Réuni à Addis-Abeba pour son 39ème sommet, l’Union africaine a été le théâtre d’une présence marocaine remarquée. Entre réélection au Conseil de Paix et de Sécurité, plaidoyer pour la souveraineté sanitaire et initiatives autour de l’eau, le Royaume a défendu une approche globale liant paix, développement et coopération Sud-Sud, fidèle à la vision royale d’une Afrique autonome et solidaire.
Une réélection au CPS qui confirme un positionnement continental
Les travaux du 39ème sommet de l’Union africaine, précédés par la 48ème session du Conseil exécutif, ont consacré une reconnaissance politique importante pour Rabat. Le Maroc a été élu dès le premier tour au Conseil de Paix et de Sécurité pour la troisième fois, un signal diplomatique fort dans une institution où l’équilibre géopolitique africain se joue souvent en coulisses.

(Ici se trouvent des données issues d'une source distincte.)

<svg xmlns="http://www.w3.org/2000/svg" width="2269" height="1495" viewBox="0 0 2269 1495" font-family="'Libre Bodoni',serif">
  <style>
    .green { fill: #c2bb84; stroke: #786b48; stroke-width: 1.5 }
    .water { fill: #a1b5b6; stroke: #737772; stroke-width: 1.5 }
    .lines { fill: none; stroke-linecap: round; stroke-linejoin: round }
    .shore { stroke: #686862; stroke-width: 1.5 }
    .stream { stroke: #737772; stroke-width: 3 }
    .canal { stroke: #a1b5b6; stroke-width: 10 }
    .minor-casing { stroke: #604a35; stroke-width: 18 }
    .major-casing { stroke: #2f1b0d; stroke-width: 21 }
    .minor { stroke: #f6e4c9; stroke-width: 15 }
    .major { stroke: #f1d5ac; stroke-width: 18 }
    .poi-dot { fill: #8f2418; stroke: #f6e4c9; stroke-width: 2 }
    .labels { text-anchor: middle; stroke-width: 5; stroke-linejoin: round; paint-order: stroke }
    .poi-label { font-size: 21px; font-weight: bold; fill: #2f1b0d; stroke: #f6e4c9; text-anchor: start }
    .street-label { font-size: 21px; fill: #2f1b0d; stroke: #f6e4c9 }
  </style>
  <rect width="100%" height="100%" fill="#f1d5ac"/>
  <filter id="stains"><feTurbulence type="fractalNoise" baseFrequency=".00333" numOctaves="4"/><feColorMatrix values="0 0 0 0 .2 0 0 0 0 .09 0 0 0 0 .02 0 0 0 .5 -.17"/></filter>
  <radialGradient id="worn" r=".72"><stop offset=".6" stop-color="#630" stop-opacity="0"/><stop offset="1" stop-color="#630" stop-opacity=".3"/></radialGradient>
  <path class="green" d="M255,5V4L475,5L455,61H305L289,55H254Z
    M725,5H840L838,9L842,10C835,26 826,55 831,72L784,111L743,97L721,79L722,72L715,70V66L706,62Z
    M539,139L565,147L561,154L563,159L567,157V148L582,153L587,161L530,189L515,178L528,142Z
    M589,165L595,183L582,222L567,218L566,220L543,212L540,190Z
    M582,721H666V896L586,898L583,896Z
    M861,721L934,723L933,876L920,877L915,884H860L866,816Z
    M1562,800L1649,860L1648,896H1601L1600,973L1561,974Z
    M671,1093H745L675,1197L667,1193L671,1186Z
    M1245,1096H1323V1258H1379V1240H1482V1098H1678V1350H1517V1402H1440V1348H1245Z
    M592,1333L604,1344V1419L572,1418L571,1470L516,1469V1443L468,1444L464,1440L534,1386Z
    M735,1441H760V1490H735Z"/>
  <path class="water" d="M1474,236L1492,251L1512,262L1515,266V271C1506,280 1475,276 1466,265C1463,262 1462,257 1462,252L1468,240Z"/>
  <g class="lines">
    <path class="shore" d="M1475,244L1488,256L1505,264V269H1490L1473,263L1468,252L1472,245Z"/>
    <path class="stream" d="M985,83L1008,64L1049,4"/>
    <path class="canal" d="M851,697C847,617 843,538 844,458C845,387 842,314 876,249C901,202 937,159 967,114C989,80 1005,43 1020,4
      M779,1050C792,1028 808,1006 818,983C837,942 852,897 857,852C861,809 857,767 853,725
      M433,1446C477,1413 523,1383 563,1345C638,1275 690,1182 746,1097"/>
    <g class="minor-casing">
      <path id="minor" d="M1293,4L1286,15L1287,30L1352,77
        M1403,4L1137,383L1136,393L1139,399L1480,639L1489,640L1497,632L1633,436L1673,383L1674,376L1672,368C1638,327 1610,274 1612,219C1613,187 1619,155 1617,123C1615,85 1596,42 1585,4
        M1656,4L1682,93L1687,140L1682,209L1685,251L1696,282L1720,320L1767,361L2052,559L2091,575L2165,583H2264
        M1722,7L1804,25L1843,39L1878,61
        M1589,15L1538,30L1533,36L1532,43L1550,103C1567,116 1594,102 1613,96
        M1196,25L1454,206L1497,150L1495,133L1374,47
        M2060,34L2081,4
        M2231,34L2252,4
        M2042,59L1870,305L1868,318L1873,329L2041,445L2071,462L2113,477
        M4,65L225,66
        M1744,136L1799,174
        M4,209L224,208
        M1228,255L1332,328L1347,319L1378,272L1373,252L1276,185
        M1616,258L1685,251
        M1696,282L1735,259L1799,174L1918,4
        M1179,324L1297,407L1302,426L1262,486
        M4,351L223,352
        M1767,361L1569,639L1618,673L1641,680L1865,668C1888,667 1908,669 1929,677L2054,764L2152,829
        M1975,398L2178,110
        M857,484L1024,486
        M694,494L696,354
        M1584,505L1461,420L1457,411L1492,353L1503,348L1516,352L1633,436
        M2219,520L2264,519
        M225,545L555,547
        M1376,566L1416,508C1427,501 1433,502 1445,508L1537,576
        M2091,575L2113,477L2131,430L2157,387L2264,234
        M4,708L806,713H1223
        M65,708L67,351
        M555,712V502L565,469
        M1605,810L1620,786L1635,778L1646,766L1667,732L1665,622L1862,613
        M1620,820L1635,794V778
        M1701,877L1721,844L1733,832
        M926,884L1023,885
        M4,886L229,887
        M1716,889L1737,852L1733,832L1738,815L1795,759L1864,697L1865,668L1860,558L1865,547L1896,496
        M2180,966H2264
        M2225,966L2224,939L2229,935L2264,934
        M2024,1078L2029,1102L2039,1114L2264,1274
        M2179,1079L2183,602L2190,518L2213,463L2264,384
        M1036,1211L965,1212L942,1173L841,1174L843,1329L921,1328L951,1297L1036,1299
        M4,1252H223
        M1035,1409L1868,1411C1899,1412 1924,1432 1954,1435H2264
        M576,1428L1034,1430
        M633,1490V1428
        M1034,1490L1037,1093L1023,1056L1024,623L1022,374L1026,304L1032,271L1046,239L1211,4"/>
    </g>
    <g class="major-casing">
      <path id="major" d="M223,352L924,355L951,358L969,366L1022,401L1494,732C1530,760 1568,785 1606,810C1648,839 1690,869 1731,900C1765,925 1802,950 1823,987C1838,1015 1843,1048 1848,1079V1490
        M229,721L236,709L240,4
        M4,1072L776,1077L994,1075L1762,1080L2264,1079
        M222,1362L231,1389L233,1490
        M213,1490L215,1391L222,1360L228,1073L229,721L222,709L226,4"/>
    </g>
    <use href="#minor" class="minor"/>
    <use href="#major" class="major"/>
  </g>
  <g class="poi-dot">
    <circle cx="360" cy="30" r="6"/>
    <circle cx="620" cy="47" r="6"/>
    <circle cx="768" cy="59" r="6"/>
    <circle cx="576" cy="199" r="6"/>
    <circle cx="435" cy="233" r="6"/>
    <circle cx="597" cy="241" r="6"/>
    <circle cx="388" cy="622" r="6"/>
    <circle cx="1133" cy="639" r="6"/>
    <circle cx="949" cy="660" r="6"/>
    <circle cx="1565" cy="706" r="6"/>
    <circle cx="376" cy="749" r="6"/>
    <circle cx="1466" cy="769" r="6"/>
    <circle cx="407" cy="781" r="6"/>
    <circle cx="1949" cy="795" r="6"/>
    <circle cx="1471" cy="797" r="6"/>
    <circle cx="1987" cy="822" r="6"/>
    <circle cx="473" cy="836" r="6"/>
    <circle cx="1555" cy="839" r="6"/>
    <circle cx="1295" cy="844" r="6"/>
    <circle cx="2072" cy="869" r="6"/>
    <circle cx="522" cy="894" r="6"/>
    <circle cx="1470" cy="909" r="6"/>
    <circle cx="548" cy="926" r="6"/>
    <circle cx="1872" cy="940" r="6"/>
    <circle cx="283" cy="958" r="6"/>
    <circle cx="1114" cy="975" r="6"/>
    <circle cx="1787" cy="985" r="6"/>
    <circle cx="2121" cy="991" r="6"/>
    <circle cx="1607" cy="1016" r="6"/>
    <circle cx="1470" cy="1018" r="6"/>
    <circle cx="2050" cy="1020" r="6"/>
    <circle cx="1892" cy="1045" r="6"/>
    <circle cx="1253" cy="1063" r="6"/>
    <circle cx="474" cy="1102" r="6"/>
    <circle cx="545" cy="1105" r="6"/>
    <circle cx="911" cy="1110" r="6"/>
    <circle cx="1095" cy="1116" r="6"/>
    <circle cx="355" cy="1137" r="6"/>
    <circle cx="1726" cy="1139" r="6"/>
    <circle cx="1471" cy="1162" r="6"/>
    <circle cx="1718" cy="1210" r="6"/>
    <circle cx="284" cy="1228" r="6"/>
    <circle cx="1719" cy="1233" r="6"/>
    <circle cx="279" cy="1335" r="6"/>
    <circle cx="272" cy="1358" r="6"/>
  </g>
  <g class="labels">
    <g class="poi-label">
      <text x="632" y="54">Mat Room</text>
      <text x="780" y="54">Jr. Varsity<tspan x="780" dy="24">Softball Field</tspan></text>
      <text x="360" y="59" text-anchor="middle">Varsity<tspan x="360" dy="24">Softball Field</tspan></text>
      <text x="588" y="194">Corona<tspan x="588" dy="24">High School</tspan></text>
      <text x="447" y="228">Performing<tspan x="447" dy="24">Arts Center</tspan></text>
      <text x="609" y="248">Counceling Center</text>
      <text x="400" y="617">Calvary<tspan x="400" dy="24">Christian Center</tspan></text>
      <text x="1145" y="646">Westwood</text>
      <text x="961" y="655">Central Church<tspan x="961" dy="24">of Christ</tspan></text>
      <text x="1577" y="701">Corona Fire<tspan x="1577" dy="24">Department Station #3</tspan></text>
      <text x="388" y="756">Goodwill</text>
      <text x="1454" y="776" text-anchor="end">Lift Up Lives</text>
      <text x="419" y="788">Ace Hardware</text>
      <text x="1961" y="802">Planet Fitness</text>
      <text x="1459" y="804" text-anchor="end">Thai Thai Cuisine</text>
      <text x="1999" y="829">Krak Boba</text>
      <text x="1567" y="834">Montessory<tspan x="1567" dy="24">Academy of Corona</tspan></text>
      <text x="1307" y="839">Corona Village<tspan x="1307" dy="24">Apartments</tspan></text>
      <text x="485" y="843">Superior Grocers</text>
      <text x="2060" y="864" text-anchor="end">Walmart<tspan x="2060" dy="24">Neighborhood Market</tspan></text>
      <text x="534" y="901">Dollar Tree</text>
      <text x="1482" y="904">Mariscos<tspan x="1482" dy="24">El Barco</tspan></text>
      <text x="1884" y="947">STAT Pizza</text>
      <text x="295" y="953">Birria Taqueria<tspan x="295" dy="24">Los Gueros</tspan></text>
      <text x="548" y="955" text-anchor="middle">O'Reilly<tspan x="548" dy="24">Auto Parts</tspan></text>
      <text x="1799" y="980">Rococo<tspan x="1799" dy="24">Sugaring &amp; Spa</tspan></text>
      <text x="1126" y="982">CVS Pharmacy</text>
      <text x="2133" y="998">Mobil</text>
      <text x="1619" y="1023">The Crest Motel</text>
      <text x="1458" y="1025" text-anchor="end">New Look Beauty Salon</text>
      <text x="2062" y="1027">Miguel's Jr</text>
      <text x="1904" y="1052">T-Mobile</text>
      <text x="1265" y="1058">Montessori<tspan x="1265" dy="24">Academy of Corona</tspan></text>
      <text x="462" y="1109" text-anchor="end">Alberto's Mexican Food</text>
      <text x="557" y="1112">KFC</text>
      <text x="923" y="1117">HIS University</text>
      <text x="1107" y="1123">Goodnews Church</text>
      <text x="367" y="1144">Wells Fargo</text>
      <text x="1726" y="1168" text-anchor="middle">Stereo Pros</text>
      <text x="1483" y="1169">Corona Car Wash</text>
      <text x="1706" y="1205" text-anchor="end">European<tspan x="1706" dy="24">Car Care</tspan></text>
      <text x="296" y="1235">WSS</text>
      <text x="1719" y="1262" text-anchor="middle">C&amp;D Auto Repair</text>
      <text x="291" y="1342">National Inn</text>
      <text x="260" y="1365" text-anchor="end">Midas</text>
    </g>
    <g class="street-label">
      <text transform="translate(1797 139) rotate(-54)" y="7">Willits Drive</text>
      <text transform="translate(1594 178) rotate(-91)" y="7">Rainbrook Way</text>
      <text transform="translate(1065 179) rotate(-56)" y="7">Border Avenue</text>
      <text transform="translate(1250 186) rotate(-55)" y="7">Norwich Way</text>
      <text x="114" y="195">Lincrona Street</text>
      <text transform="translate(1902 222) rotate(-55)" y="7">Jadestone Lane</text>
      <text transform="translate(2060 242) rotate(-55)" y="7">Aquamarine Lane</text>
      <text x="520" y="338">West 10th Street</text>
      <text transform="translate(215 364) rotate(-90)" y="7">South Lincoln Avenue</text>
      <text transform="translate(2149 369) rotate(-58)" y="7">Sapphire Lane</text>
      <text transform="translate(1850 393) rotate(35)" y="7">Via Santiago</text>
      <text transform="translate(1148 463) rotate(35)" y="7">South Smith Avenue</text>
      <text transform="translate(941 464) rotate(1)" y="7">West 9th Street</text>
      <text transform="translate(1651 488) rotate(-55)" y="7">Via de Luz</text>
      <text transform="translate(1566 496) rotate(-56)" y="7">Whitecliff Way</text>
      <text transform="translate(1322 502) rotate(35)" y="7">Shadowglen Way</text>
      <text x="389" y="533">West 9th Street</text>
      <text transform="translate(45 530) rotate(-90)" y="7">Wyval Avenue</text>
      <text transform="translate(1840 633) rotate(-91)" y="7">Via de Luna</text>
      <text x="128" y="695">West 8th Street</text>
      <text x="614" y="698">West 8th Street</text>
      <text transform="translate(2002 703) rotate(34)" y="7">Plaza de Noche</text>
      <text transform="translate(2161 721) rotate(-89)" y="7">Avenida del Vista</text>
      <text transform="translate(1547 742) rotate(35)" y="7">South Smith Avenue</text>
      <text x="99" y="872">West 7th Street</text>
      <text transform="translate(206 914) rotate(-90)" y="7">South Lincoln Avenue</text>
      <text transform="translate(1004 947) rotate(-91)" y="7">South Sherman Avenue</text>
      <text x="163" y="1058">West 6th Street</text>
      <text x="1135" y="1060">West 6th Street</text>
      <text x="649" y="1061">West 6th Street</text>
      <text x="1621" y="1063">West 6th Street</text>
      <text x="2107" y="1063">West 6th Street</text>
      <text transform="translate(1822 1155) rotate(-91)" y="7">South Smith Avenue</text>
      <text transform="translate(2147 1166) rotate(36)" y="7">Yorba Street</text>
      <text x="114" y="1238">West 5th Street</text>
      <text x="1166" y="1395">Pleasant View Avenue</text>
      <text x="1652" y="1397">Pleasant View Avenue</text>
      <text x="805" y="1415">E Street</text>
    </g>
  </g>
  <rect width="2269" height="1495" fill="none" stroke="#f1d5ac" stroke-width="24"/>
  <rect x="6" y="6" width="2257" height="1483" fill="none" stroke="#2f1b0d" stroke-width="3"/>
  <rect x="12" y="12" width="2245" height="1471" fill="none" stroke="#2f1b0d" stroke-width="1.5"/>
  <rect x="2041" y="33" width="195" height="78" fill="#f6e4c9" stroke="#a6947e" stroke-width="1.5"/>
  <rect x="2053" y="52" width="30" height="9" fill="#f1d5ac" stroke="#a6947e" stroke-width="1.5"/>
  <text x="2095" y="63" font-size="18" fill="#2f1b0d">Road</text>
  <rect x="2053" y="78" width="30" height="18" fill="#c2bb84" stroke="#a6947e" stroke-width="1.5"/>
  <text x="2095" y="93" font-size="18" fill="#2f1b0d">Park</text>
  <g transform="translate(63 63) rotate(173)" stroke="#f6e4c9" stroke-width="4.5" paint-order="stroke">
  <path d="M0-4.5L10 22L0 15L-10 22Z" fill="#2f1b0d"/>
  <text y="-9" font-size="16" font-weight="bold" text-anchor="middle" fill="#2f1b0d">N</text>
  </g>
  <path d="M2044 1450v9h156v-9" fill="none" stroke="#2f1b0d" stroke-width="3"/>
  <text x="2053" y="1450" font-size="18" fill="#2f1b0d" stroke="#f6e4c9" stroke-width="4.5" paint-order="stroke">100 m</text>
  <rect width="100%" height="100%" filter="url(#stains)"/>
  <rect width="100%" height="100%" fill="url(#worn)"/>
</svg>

Depuis son retour au sein de l’organisation panafricaine, le Royaume s’efforce de porter une approche liant sécurité et développement. Lors de son premier mandat entre 2018 et 2020, il avait déjà insisté sur le concept du triple nexus, considérant que la paix durable ne peut être dissociée des réalités économiques et sociales.
La nouvelle élection confirme la crédibilité acquise par la diplomatie marocaine dans la gestion des crises africaines, reposant sur la médiation, le respect du droit international et la recherche de solutions politiques plutôt que militaires. Cette ligne s’inscrit dans une stratégie plus large visant à promouvoir une stabilité continentale durable.

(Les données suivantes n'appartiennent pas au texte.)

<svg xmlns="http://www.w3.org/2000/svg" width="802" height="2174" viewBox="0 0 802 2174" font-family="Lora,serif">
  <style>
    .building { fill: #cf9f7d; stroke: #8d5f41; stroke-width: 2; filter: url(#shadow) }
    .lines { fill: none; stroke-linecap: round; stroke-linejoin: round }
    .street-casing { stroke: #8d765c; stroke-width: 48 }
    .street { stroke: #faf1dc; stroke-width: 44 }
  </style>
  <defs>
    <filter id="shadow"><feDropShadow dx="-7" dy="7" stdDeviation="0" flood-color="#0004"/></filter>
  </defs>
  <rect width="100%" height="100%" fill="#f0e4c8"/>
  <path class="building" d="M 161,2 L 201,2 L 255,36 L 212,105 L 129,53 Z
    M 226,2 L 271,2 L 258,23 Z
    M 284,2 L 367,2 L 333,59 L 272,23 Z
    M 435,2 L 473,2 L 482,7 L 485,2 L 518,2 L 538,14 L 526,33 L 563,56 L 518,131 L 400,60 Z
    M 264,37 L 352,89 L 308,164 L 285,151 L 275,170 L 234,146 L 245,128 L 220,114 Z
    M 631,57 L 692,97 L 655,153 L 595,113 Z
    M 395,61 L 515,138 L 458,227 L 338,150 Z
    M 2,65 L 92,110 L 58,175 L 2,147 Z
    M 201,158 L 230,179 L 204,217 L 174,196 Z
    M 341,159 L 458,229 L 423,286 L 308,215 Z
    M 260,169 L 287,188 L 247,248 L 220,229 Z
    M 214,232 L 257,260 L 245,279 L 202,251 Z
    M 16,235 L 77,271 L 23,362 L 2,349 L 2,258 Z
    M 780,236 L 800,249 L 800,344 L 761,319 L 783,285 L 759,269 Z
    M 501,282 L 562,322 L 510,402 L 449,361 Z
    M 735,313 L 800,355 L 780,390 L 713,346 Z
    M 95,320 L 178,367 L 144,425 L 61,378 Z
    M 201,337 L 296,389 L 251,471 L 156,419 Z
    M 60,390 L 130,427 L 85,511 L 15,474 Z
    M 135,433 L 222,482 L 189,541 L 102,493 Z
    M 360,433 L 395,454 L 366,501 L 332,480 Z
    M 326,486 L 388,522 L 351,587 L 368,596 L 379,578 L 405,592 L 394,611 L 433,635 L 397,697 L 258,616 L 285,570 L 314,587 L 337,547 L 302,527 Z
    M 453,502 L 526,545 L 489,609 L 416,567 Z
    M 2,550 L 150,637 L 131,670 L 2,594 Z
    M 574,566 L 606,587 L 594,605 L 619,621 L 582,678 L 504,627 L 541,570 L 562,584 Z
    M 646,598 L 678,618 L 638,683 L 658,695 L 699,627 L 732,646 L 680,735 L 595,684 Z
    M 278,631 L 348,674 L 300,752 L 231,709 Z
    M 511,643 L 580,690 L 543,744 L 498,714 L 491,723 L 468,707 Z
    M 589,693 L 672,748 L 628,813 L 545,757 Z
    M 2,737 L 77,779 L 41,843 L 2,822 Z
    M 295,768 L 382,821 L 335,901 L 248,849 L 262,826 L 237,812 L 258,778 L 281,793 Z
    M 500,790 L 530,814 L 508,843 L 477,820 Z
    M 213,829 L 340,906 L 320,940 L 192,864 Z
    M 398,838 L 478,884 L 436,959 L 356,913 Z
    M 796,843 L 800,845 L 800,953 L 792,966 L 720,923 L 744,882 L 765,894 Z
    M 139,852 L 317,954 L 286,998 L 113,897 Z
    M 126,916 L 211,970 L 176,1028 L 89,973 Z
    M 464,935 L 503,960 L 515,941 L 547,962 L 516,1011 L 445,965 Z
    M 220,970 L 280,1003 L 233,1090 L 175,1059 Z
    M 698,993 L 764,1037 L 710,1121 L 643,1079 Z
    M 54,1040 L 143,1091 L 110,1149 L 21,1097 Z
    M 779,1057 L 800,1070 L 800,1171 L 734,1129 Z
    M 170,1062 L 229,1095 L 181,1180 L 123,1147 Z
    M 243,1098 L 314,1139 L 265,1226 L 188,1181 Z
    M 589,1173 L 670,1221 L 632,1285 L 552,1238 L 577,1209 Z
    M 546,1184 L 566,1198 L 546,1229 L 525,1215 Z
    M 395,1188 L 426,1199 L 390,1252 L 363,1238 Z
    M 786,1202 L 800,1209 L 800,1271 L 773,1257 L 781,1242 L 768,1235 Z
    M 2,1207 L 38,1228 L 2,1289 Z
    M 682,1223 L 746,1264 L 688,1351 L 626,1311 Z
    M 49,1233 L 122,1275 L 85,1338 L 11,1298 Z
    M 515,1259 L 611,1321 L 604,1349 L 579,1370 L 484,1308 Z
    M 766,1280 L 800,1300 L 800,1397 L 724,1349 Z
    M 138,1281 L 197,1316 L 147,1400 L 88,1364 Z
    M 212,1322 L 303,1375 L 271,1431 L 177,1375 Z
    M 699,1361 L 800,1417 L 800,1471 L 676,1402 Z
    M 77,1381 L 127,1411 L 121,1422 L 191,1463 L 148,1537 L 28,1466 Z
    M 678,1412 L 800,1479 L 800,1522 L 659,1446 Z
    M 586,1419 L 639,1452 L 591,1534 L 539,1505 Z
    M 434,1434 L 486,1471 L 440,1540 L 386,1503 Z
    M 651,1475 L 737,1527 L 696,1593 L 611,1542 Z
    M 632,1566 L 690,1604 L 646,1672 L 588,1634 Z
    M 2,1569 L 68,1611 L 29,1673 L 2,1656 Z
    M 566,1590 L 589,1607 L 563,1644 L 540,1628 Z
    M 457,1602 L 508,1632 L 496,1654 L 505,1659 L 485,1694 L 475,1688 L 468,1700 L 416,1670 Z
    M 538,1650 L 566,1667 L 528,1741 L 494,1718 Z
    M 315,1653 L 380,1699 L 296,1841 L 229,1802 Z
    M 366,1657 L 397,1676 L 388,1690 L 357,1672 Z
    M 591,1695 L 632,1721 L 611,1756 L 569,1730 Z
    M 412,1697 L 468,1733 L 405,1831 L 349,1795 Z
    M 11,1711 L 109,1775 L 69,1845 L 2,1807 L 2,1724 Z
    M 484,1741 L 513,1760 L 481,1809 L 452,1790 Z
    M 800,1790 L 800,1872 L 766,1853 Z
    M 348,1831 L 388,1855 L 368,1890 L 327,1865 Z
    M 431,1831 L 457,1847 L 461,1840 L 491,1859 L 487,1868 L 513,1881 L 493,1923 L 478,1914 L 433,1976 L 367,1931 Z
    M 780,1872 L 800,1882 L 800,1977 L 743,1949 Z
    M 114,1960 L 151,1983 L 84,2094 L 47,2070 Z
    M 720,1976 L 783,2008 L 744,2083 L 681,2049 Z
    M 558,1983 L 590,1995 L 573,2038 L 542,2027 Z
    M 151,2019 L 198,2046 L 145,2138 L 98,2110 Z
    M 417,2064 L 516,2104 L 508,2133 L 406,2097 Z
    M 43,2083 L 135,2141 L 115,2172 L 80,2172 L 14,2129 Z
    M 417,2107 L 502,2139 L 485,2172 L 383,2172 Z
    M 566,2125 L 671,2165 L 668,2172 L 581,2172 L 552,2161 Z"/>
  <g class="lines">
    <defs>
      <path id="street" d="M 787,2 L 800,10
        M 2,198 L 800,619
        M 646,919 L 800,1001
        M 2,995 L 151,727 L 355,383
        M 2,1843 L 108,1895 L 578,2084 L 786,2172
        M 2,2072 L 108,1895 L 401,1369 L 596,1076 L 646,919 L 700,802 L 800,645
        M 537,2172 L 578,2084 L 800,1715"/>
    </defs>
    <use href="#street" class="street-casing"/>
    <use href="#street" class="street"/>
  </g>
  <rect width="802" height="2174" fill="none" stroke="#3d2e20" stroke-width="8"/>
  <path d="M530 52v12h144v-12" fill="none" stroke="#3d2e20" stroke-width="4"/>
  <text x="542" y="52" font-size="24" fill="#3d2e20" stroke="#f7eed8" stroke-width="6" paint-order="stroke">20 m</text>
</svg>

Paix, développement et multilatéralisme pragmatique
Au-delà du cadre africain, Rabat a également plaidé pour une meilleure prise en compte des réalités du continent dans les forums internationaux, notamment aux Nations unies. L’objectif consiste à adapter les mécanismes internationaux aux besoins spécifiques africains, dans un esprit de partenariat plutôt que d’assistance.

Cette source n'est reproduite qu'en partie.